START Quoted passage
See a selection of some of the logos created by the new fledgling state organization.
The round logo at the top was the one chosen as the official logo.
NAMI Illinois had an award-winning quarterly newsletter that was mailed out to a thousand people including politicians as the organization hoped to become more visible and trusted. Today's readers may not appreciate the work in getting out a newsletter. Cutting and stapling multi-page newsletter on mimeograph and/or flat bed scanners was a skill. The NAMI Stateline early editions had mastheads where the original copy had a hand drawn set of graphics at the top. Addressed by hand, later with stickers and computers, was a very slow process as the post office had lots of requirements as to how bulk mailing needed to be prepared to get the best price.
Notice the little Illinois map with "stars" for locations. A group earned its star be joining NAMI as a part of the coalition. You can watch in the notebook as the number of stars on the map increase each month.
END Quoted passage
START Dataset excerpts
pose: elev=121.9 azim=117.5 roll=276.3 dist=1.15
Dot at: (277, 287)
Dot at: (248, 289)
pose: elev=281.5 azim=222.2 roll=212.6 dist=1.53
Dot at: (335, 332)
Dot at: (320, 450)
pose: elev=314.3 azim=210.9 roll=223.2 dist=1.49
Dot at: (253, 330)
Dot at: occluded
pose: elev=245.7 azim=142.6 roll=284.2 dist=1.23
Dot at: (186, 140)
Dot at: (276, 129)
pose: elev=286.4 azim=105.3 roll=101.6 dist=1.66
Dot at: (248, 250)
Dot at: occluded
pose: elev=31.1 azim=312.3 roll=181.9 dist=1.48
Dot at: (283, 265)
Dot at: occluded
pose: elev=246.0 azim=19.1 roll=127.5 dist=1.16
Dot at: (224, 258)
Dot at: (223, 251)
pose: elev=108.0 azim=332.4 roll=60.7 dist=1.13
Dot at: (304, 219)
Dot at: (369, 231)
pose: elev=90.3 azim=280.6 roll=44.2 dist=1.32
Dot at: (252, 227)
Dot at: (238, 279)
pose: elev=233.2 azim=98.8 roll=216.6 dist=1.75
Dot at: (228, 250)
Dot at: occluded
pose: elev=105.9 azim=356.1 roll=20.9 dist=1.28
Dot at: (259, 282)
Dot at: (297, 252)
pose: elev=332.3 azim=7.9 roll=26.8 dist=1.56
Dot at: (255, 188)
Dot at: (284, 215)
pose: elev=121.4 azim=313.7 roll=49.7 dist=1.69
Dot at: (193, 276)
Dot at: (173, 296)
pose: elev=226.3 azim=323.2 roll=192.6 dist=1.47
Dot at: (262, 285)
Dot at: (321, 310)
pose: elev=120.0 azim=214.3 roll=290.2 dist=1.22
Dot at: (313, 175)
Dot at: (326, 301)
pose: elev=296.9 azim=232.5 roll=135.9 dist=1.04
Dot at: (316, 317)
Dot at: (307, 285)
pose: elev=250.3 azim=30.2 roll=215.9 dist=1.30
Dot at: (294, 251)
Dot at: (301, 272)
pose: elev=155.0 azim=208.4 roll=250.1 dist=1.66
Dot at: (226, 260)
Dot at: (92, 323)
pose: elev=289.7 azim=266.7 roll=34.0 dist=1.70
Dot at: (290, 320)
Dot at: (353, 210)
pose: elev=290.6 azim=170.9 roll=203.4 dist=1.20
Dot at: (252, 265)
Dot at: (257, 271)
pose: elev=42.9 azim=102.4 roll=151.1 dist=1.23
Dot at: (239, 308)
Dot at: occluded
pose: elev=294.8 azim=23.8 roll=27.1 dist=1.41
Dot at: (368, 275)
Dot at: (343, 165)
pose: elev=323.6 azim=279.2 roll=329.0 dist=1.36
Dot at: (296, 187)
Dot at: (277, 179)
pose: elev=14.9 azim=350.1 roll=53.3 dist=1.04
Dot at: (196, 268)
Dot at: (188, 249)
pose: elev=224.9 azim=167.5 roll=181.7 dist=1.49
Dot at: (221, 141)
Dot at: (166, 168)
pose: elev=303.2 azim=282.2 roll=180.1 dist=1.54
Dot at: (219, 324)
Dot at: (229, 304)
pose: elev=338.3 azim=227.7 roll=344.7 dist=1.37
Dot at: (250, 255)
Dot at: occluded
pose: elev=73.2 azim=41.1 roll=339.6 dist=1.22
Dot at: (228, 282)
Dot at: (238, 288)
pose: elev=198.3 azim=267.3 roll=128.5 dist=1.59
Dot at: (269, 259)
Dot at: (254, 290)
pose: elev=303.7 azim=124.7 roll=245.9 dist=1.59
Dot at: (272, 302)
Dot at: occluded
END Dataset excerpts
| Exercise requirements |
Write out everything from "The round logo" down to "the best price." in the NAMI Illinois passage, word for word. The data is not needed for this work.

| Task output |
The round logo at the top was the one chosen as the official logo.
NAMI Illinois had an award-winning quarterly newsletter that was mailed out to a thousand people including politicians as the organization hoped to become more visible and trusted. Today's readers may not appreciate the work in getting out a newsletter. Cutting and stapling multi-page newsletter on mimeograph and/or flat bed scanners was a skill. The NAMI Stateline early editions had mastheads where the original copy had a hand drawn set of graphics at the top. Addressed by hand, later with stickers and computers, was a very slow process as the post office had lots of requirements as to how bulk mailing needed to be prepared to get the best price.